Reproduce the following lines verbatim, omitting the pictures from your answer.

━━━ DATASET ENTRIES

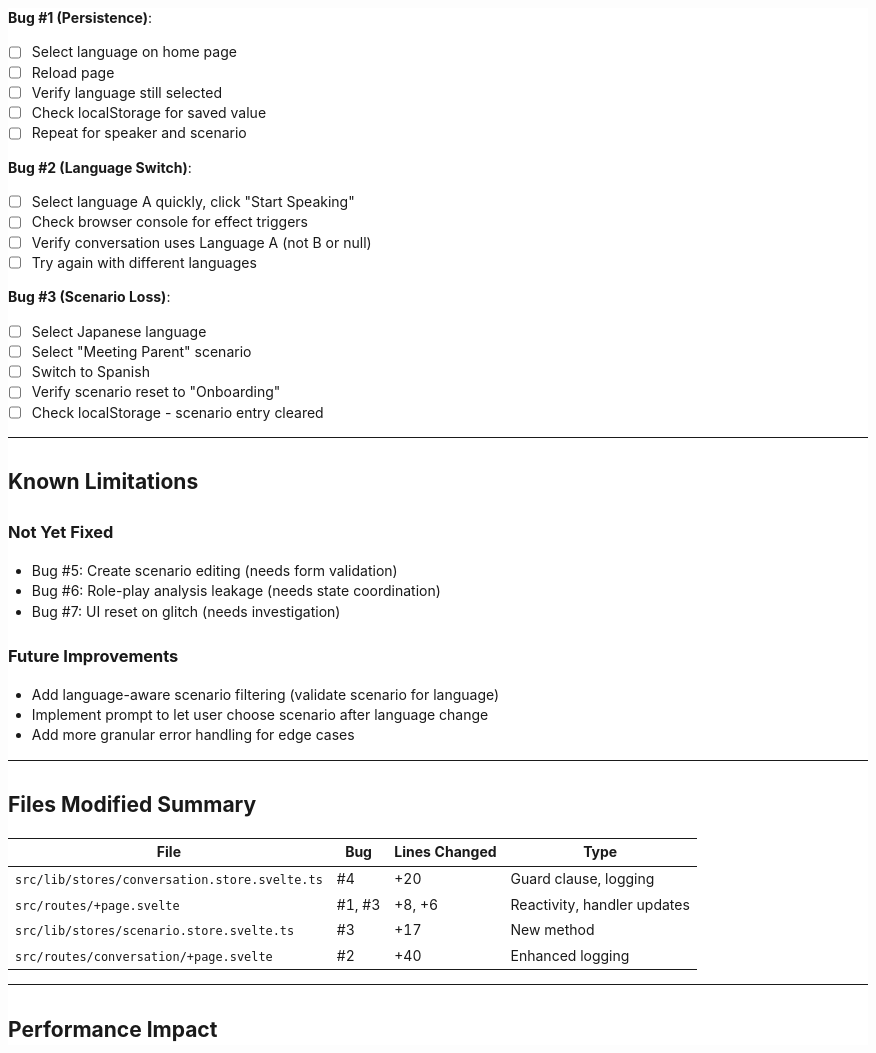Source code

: **Bug #1 (Persistence)**:
- [ ] Select language on home page
- [ ] Reload page
- [ ] Verify language still selected
- [ ] Check localStorage for saved value
- [ ] Repeat for speaker and scenario

**Bug #2 (Language Switch)**:
- [ ] Select language A quickly, click "Start Speaking"
- [ ] Check browser console for effect triggers
- [ ] Verify conversation uses Language A (not B or null)
- [ ] Try again with different languages

**Bug #3 (Scenario Loss)**:
- [ ] Select Japanese language
- [ ] Select "Meeting Parent" scenario
- [ ] Switch to Spanish
- [ ] Verify scenario reset to "Onboarding"
- [ ] Check localStorage - scenario entry cleared

---

## Known Limitations

### Not Yet Fixed
- Bug #5: Create scenario editing (needs form validation)
- Bug #6: Role-play analysis leakage (needs state coordination)
- Bug #7: UI reset on glitch (needs investigation)

### Future Improvements
- Add language-aware scenario filtering (validate scenario for language)
- Implement prompt to let user choose scenario after language change
- Add more granular error handling for edge cases

---

## Files Modified Summary

| File | Bug | Lines Changed | Type |
|------|-----|---------------|------|
| `src/lib/stores/conversation.store.svelte.ts` | #4 | +20 | Guard clause, logging |
| `src/routes/+page.svelte` | #1, #3 | +8, +6 | Reactivity, handler updates |
| `src/lib/stores/scenario.store.svelte.ts` | #3 | +17 | New method |
| `src/routes/conversation/+page.svelte` | #2 | +40 | Enhanced logging |

---

## Performance Impact
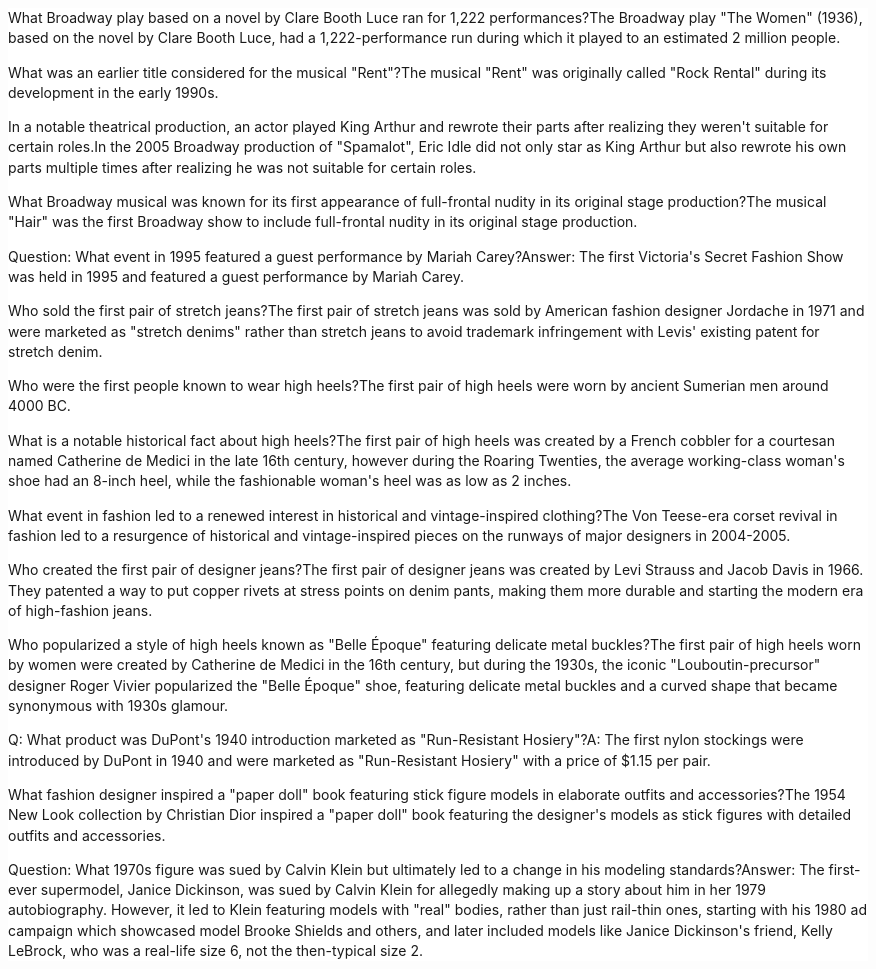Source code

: What Broadway play based on a novel by Clare Booth Luce ran for 1,222 performances?<start>The Broadway play "The Women" (1936), based on the novel by Clare Booth Luce, had a 1,222-performance run during which it played to an estimated 2 million people.<end>

What was an earlier title considered for the musical "Rent"?<start>The musical "Rent" was originally called "Rock Rental" during its development in the early 1990s.<end>

In a notable theatrical production, an actor played King Arthur and rewrote their parts after realizing they weren't suitable for certain roles.<start>In the 2005 Broadway production of "Spamalot", Eric Idle did not only star as King Arthur but also rewrote his own parts multiple times after realizing he was not suitable for certain roles.<end>

What Broadway musical was known for its first appearance of full-frontal nudity in its original stage production?<start>The musical "Hair" was the first Broadway show to include full-frontal nudity in its original stage production.<end>

Question: What event in 1995 featured a guest performance by Mariah Carey?<start>Answer: The first Victoria's Secret Fashion Show was held in 1995 and featured a guest performance by Mariah Carey.<end>

Who sold the first pair of stretch jeans?<start>The first pair of stretch jeans was sold by American fashion designer Jordache in 1971 and were marketed as "stretch denims" rather than stretch jeans to avoid trademark infringement with Levis' existing patent for stretch denim.<end>

Who were the first people known to wear high heels?<start>The first pair of high heels were worn by ancient Sumerian men around 4000 BC.<end>

What is a notable historical fact about high heels?<start>The first pair of high heels was created by a French cobbler for a courtesan named Catherine de Medici in the late 16th century, however during the Roaring Twenties, the average working-class woman's shoe had an 8-inch heel, while the fashionable woman's heel was as low as 2 inches.<end>

What event in fashion led to a renewed interest in historical and vintage-inspired clothing?<start>The Von Teese-era corset revival in fashion led to a resurgence of historical and vintage-inspired pieces on the runways of major designers in 2004-2005.<end>

Who created the first pair of designer jeans?<start>The first pair of designer jeans was created by Levi Strauss and Jacob Davis in 1966. They patented a way to put copper rivets at stress points on denim pants, making them more durable and starting the modern era of high-fashion jeans.<end>

Who popularized a style of high heels known as "Belle Époque" featuring delicate metal buckles?<start>The first pair of high heels worn by women were created by Catherine de Medici in the 16th century, but during the 1930s, the iconic "Louboutin-precursor" designer Roger Vivier popularized the "Belle Époque" shoe, featuring delicate metal buckles and a curved shape that became synonymous with 1930s glamour.<end>

Q: What product was DuPont's 1940 introduction marketed as "Run-Resistant Hosiery"?<start>A: The first nylon stockings were introduced by DuPont in 1940 and were marketed as "Run-Resistant Hosiery" with a price of $1.15 per pair.<end>

What fashion designer inspired a "paper doll" book featuring stick figure models in elaborate outfits and accessories?<start>The 1954 New Look collection by Christian Dior inspired a "paper doll" book featuring the designer's models as stick figures with detailed outfits and accessories.<end>

Question: What 1970s figure was sued by Calvin Klein but ultimately led to a change in his modeling standards?<start>Answer: The first-ever supermodel, Janice Dickinson, was sued by Calvin Klein for allegedly making up a story about him in her 1979 autobiography. However, it led to Klein featuring models with "real" bodies, rather than just rail-thin ones, starting with his 1980 ad campaign which showcased model Brooke Shields and others, and later included models like Janice Dickinson's friend, Kelly LeBrock, who was a real-life size 6, not the then-typical size 2.<end>
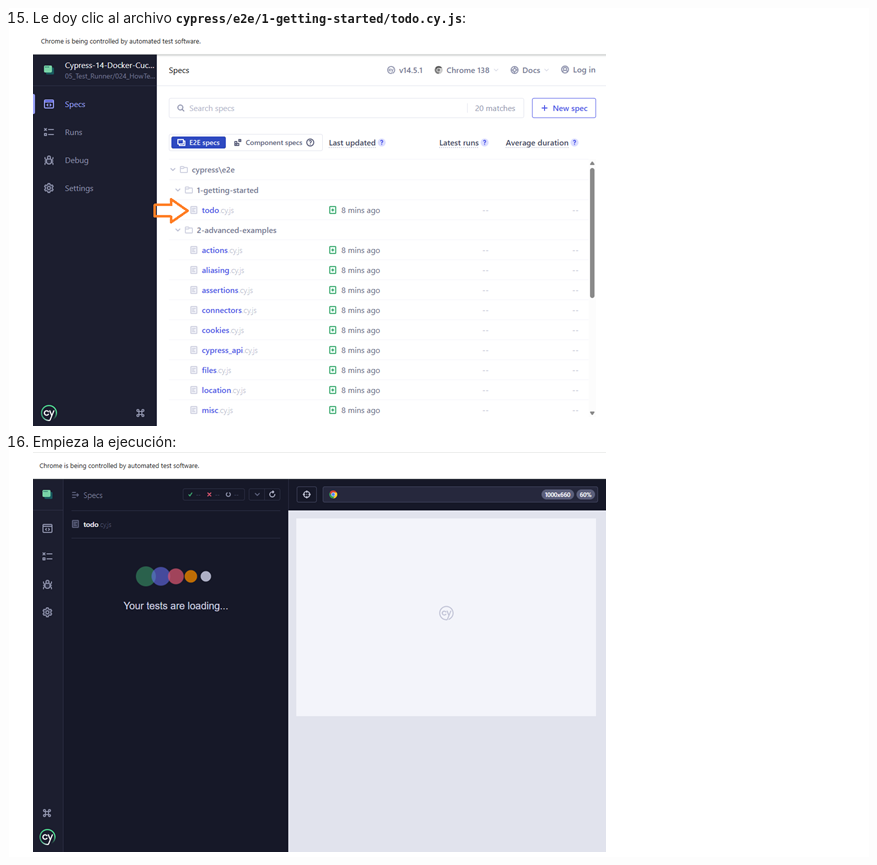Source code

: 15. Le doy clic al archivo **`cypress/e2e/1-getting-started/todo.cy.js`**:</br>![clic en `todo.cy.js`](images/2025-07-08_165150.png "clic en `todo.cy.js`")
16. Empieza la ejecución:</br>![Your test are loading...](images/2025-07-08_165521.png "Your test are loading...")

━━━━━━

● EXERCISE SOLUTION
Source code

: **Bug #1 (Persistence)**:
- [ ] Select language on home page
- [ ] Reload page
- [ ] Verify language still selected
- [ ] Check localStorage for saved value
- [ ] Repeat for speaker and scenario

**Bug #2 (Language Switch)**:
- [ ] Select language A quickly, click "Start Speaking"
- [ ] Check browser console for effect triggers
- [ ] Verify conversation uses Language A (not B or null)
- [ ] Try again with different languages

**Bug #3 (Scenario Loss)**:
- [ ] Select Japanese language
- [ ] Select "Meeting Parent" scenario
- [ ] Switch to Spanish
- [ ] Verify scenario reset to "Onboarding"
- [ ] Check localStorage - scenario entry cleared

---

## Known Limitations

### Not Yet Fixed
- Bug #5: Create scenario editing (needs form validation)
- Bug #6: Role-play analysis leakage (needs state coordination)
- Bug #7: UI reset on glitch (needs investigation)

### Future Improvements
- Add language-aware scenario filtering (validate scenario for language)
- Implement prompt to let user choose scenario after language change
- Add more granular error handling for edge cases

---

## Files Modified Summary

| File | Bug | Lines Changed | Type |
|------|-----|---------------|------|
| `src/lib/stores/conversation.store.svelte.ts` | #4 | +20 | Guard clause, logging |
| `src/routes/+page.svelte` | #1, #3 | +8, +6 | Reactivity, handler updates |
| `src/lib/stores/scenario.store.svelte.ts` | #3 | +17 | New method |
| `src/routes/conversation/+page.svelte` | #2 | +40 | Enhanced logging |

---

## Performance Impact
Source code

: What Broadway play based on a novel by Clare Booth Luce ran for 1,222 performances?<start>The Broadway play "The Women" (1936), based on the novel by Clare Booth Luce, had a 1,222-performance run during which it played to an estimated 2 million people.<end>

What was an earlier title considered for the musical "Rent"?<start>The musical "Rent" was originally called "Rock Rental" during its development in the early 1990s.<end>

In a notable theatrical production, an actor played King Arthur and rewrote their parts after realizing they weren't suitable for certain roles.<start>In the 2005 Broadway production of "Spamalot", Eric Idle did not only star as King Arthur but also rewrote his own parts multiple times after realizing he was not suitable for certain roles.<end>

What Broadway musical was known for its first appearance of full-frontal nudity in its original stage production?<start>The musical "Hair" was the first Broadway show to include full-frontal nudity in its original stage production.<end>

Question: What event in 1995 featured a guest performance by Mariah Carey?<start>Answer: The first Victoria's Secret Fashion Show was held in 1995 and featured a guest performance by Mariah Carey.<end>

Who sold the first pair of stretch jeans?<start>The first pair of stretch jeans was sold by American fashion designer Jordache in 1971 and were marketed as "stretch denims" rather than stretch jeans to avoid trademark infringement with Levis' existing patent for stretch denim.<end>

Who were the first people known to wear high heels?<start>The first pair of high heels were worn by ancient Sumerian men around 4000 BC.<end>

What is a notable historical fact about high heels?<start>The first pair of high heels was created by a French cobbler for a courtesan named Catherine de Medici in the late 16th century, however during the Roaring Twenties, the average working-class woman's shoe had an 8-inch heel, while the fashionable woman's heel was as low as 2 inches.<end>

What event in fashion led to a renewed interest in historical and vintage-inspired clothing?<start>The Von Teese-era corset revival in fashion led to a resurgence of historical and vintage-inspired pieces on the runways of major designers in 2004-2005.<end>

Who created the first pair of designer jeans?<start>The first pair of designer jeans was created by Levi Strauss and Jacob Davis in 1966. They patented a way to put copper rivets at stress points on denim pants, making them more durable and starting the modern era of high-fashion jeans.<end>

Who popularized a style of high heels known as "Belle Époque" featuring delicate metal buckles?<start>The first pair of high heels worn by women were created by Catherine de Medici in the 16th century, but during the 1930s, the iconic "Louboutin-precursor" designer Roger Vivier popularized the "Belle Époque" shoe, featuring delicate metal buckles and a curved shape that became synonymous with 1930s glamour.<end>

Q: What product was DuPont's 1940 introduction marketed as "Run-Resistant Hosiery"?<start>A: The first nylon stockings were introduced by DuPont in 1940 and were marketed as "Run-Resistant Hosiery" with a price of $1.15 per pair.<end>

What fashion designer inspired a "paper doll" book featuring stick figure models in elaborate outfits and accessories?<start>The 1954 New Look collection by Christian Dior inspired a "paper doll" book featuring the designer's models as stick figures with detailed outfits and accessories.<end>

Question: What 1970s figure was sued by Calvin Klein but ultimately led to a change in his modeling standards?<start>Answer: The first-ever supermodel, Janice Dickinson, was sued by Calvin Klein for allegedly making up a story about him in her 1979 autobiography. However, it led to Klein featuring models with "real" bodies, rather than just rail-thin ones, starting with his 1980 ad campaign which showcased model Brooke Shields and others, and later included models like Janice Dickinson's friend, Kelly LeBrock, who was a real-life size 6, not the then-typical size 2.<end>
Source code

: 15. Le doy clic al archivo **`cypress/e2e/1-getting-started/todo.cy.js`**:</br>![clic en `todo.cy.js`](images/2025-07-08_165150.png "clic en `todo.cy.js`")
16. Empieza la ejecución:</br>![Your test are loading...](images/2025-07-08_165521.png "Your test are loading...")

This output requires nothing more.